A Georgia sweep of the freestyle relays? I think there’s probably more people who expect this to happen than there are people who would be surprised by it. Heck, we’ve already had at least one pick in our Pick ‘Em Contest (enter your selections here!) who believes that Georgia will pretty-well sweep the freestyle races, individual and relay, and even that is not entirely out of the question (though, getting past Haley Anderson and Sarah Henry in the mile will be the biggest roadblock).
Georgia will win this 800 free relay, though, with as much certainty as there is at this meet. The U.S. Open/NCAA/American Record breakers from the SEC Champioships are seeded four seconds ahead of anybody else in the country, and they have such insane depth that they could probably swap one or two swimmers out and still be runaway favorites. So, the conversation for who will be the champion in the event can probably stop right there.
After that, things get much more interesting. We’ve seen more sub-seven minute relays this season (6, to be exact) than we’ve ever seen in a single season in NCAA history. That means 6 different teams can average better than 1:45.0 across four 200 freestylers.
That shows the key to this relay: depth. If you want to place in the top 8, you have to have at least three very, very good 200 freestylers. That hasn’t always been the case; in the past you could get away with a star at 1:44.0 and a bunch of 1:46’s and 1:47’s to go with it. Not anymore, and especially not this year. Aside from the sub-7’s, there’s another 5 teams at 7:01-lows.
You can never sleep on Cal in this relay. They always seem to come up with a surprise 1:43, even when they don’t seem to have the guns to do so. Tennessee, the 4th seed, this year fields the best 800 free relay we’ve ever seen out of Knoxville. Last year they added a little bit from SEC’s to NCAA’s. Most 800 free relays add-or-match their best in-season times in this longer relay. That’s not a surprise given that it comes at the end of a long day 2 session, as compared to most conference championship meets where it’s early on in a sleepy first day. Teams that drop succeed, and last year, those teams were Arizona, USC, and Minnesota, who went 3-4-5. Expect all three of those relays to place in the top 10 again this year, at least.
Minnesota is challenged in conference by Indiana, who took another title in this event at Big Tens this year: their 4th-straight. This season’s relay, though, with Haley Lips and Brooklyn Snodgrass seems to be more complete and less fragile than last year’s was; even though last year’s relay had three seniors. They added four seconds to drop out of the top-8 at NCAA’s.
We know that Virginia will be better than they were at ACC’s, and they’re the 10th seed. They finished 9th at NCAA’s last year with no Lauren Perdue, and four underclassmen.
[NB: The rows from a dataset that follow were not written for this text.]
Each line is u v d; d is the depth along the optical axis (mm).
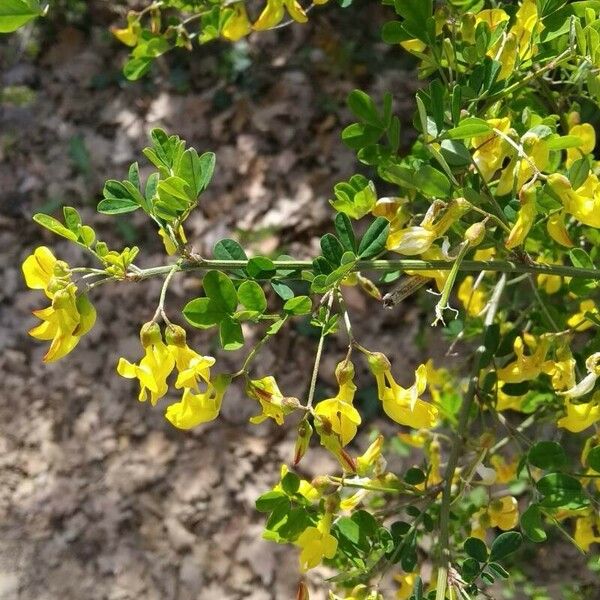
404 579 229
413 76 617
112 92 707
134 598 495
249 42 676
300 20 219
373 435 485
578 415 199
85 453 556
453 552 251
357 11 661
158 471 540
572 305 267
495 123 181
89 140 685
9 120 711
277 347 553
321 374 540
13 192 675
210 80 681
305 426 174
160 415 563
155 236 627
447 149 172
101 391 578
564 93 235
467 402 228
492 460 269
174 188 159
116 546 517
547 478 192
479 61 189
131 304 602
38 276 172
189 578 499
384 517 221
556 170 202
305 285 540
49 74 731
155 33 266
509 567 435
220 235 606
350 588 225
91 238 169
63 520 530
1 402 583
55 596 498
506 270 185
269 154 631
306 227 592
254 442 538
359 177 196
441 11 199
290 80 649
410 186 174
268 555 498
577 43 182
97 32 739
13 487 547
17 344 607
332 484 193
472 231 167
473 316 277
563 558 436
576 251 199
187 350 169
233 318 167
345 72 641
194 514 521
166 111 678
That gives them great options. Texas A&M, the 7th seed, should be faster than they were at their conference championship meet too. The Aggies would qualify as a great “sleeper” pick based on last year’s results, where they didn’t even swim this relay. With Lili Ibanez and Sarah Henry both returning from injury, they should get a couple of 1:43’s out of this relay. The other two legs, which should be distance swimmer Maureen McLaine, plus either Kelli Benjamin or Meredith Oliver, will dictate how high the Aggies can push.
If there were any teams anywhere that could possibly pull off the upset (and we’re talking a 1 in 10,000 sort of odds), it would be Stanford and Florida (not surprisingly, the 2-3 seeds). They’ve each got four swimmers who are capable of flat-starting 1:44’s or better, meaning that something like a 6:54 is doable for them. The Gators, with Zalewski swimming out-of-her-mind well right now, have a relay that could, when relay starts are accounted for, even get four 1:43’s. Georgia may not even do that.
Top 8 Picks, along with seed times:
1. Georgia, 6:52.64
2. Florida, 6:56.63
3. Stanford, 6:57.12
4. Cal, 6:58.95
5. Virginia, 7:01.56
6. Minnesota, 7:01.27
7. USC, 7:01.28
8. Indiana, 6:59.48
Darkhorse: Arizona State, 7:05.16 seed. The Sun devils’ best relay has shifted from the medleys to this 800, and with three seniors and a junior they will be ready-to-race. Their front-half of Shannon Landgrebe and Cassie Morrice is certainly top-8 worthy. If this were a 4×500 free relay, they’d be contenders for sure.